Traditional Scottish Songs
- Caller O'u - The Boatmen o' the Firth

Nowadays, there are notices on the banks of the Firth of Forth warning people not to eat any of the shellfish to be found there - industrial pollution has contaminated them with heavy metals. But in the 19th century, fresh oysters and other shellfish were plentiful and prices were low so they could be bought by everyone. This song by Dr John Gray describes how the oysters were sold by girls who carried creels of oysters round the doors. "Caller o'u" means freshly caught oysters and is reminiscent of the song "Caller Herring" by Carolina Oliphant (Lady Nairne).

Caller O'u - The Boatmen o' the Firth

When winter winds howl, and the sea, rolling high,
Our boatmen sae brave all dangers defy;
Their last haul on board, they steer for the shore,
Their live cargo landed is soon at our door.

Caller o'u! Caller o'u!
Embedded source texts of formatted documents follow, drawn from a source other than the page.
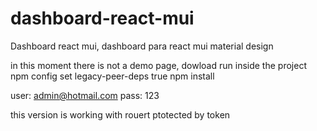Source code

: # dashboard-react-mui
Dashboard react mui, dashboard para react mui material design


in this moment there is not a demo page, dowload run inside the project
npm config set legacy-peer-deps true
npm install

user: admin@hotmail.com
pass: 123

this version is working with rouert ptotected by token 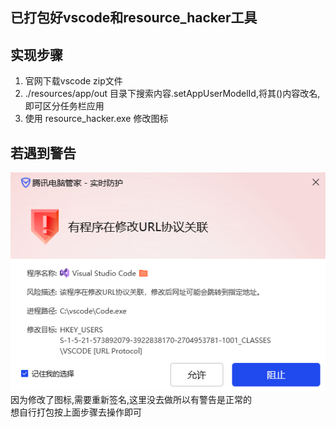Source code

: ## 已打包好vscode和resource_hacker工具

## 实现步骤
1. 官网下载vscode zip文件
2. ./resources/app/out 目录下搜索内容.setAppUserModelId,将其()内容改名,即可区分任务栏应用
3. 使用 resource_hacker.exe 修改图标

## 若遇到警告
![alt text](image.png)  
因为修改了图标,需要重新签名,这里没去做所以有警告是正常的  
想自行打包按上面步骤去操作即可  
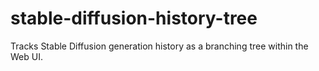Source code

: # stable-diffusion-history-tree
Tracks Stable Diffusion generation history as a branching tree within the Web UI.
Caller o'u!
Frae the Forth. Caller o'u! Caller o'u!

At night round the ingle sae canty are we,
The oyster lass brings her treat frae the sea;
Wi music and sang, as time passes by,
We hear in the distance the creel-lassie's cry.


Success to the boatmen at hame and awa',
At kirk and at fair there's nane gaes sae braw;
And lead be their dames, sae blythe-some and fair;
Their voice in the ev'ning is music to hear.